You have your sketch. The rest is easy once you understand how to caulcate volume; as you "hull" is the most basic of shapes. If you are unable to calculate the volume of the shape you have provided, then the task at hand for you, is way way beyond your ability. And thus, you should seek help for someone to do the calculations for you..

[lady pirate]

Ad Hoc, with all due respect I know how to get the volume that's why I was able to come up with the equation. The problem is, I dont have the drafts for bow & stern and the water line nor the freeboard.

[liki]

The question should be to decide the dimensions in a way that produces the required displacement for the submerged portion and fulfills other requirements given, right?

[lady pirate]

Something like that liki... they are following a 10% of total weight rule = displacement, then everything is a trial and error basis already. I've been reading since last week and I have not come across about the 10% thing.

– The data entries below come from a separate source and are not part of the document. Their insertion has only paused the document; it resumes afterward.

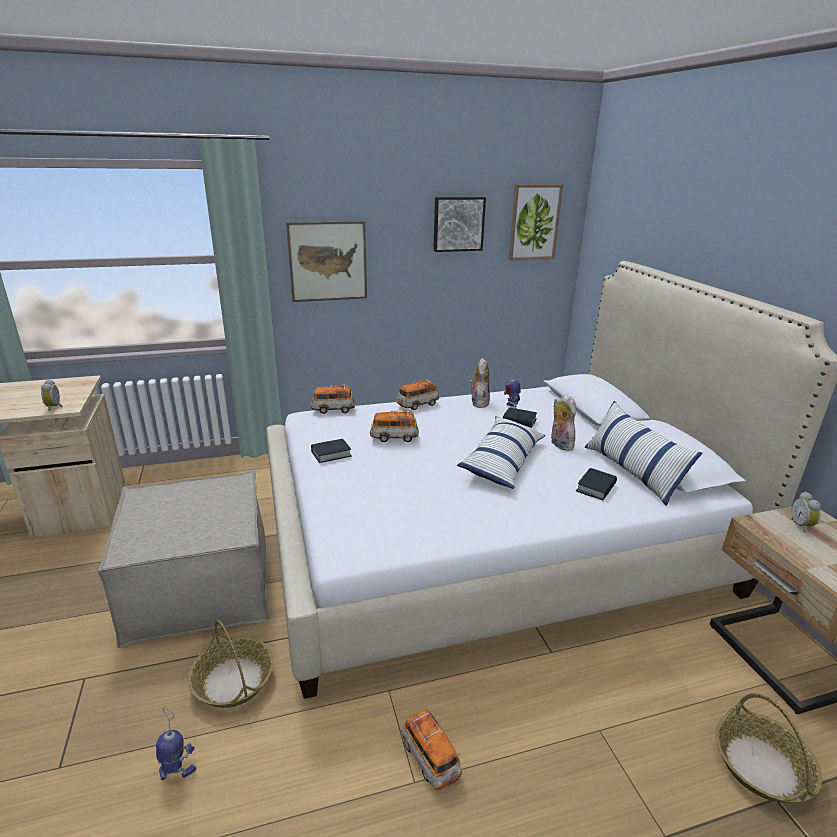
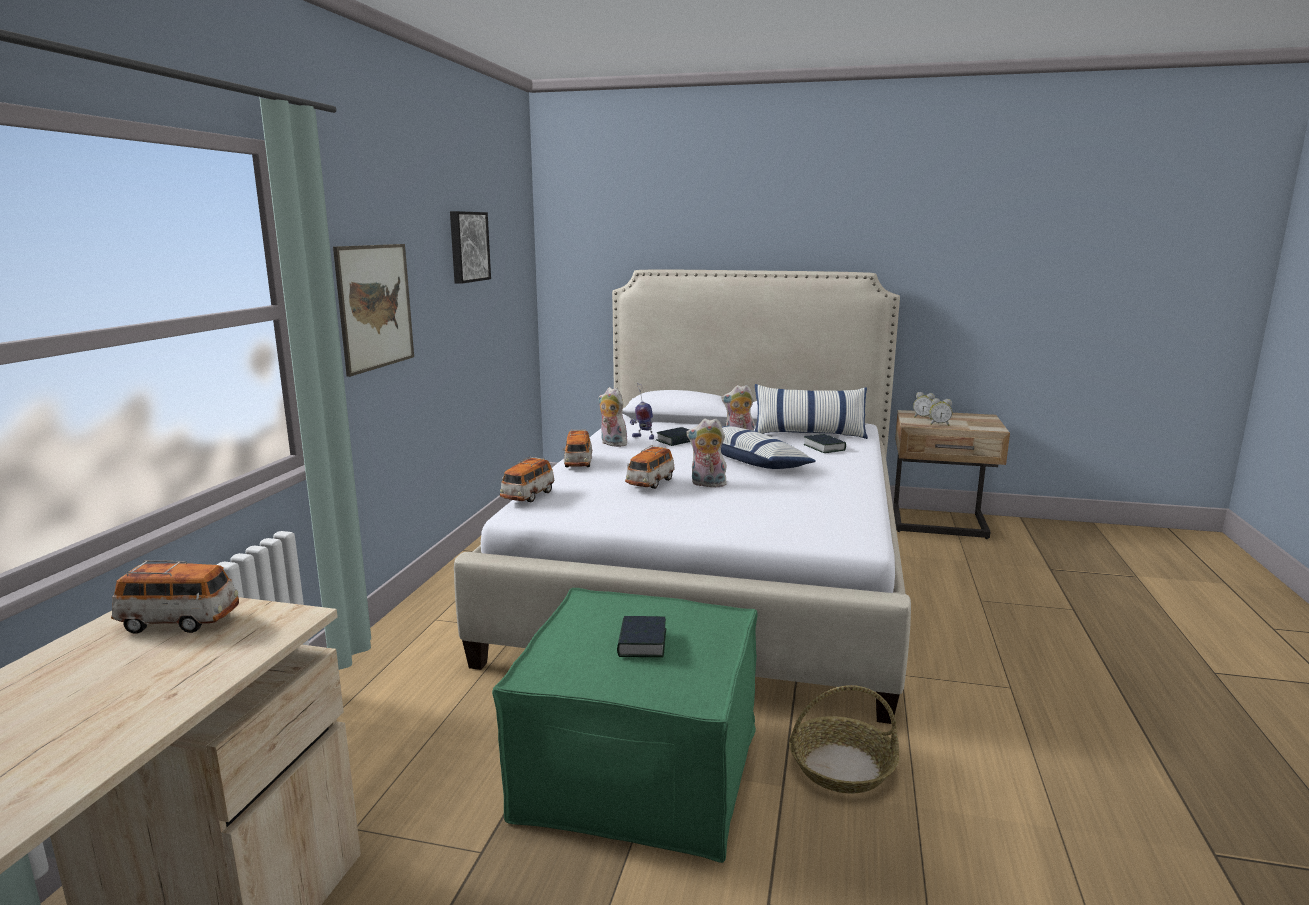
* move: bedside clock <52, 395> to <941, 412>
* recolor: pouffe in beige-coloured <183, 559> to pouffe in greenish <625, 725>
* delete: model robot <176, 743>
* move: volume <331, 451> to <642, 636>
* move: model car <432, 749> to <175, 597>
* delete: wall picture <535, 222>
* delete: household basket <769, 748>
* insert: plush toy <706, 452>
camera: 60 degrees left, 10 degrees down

I just want to make sure that I will be producing an effective spreasheet, not a trial & error one that is why I asked if there is a rule of thumb or any standards regarding the weight-displacement relationship or a standard for draft-hull height.

[JRMacGregor]

Hi Lady Pirate

A statement like "displacement should be ten percent of the weight" does not make sense.

Maybe what your bosses are saying is that "the light weight of the barge is ten percent of the total volume of the barge"

That is a reasonable rule of thumb - if worded a little incorrectly. For example if your barge was 10m deep x 30m wide and 60m long it would have a total volume of 18,000m3. The self weight (light weight) could be in the region of 1,800 tonnes. That is the only way the 10% "rule" makes sense.

Then you need to get back to your original problem. How deep will it float ?

If your barge was really a cuboid and really did weigh 1800 tonnes when empty it would float in fresh water at a draught of 1m because 60 x 30 x 1 = 1800 cubic metres. And Archimedes tells us weight = displaced mass.

If you load your barge with stuff it will of course be heavier and will float deeper.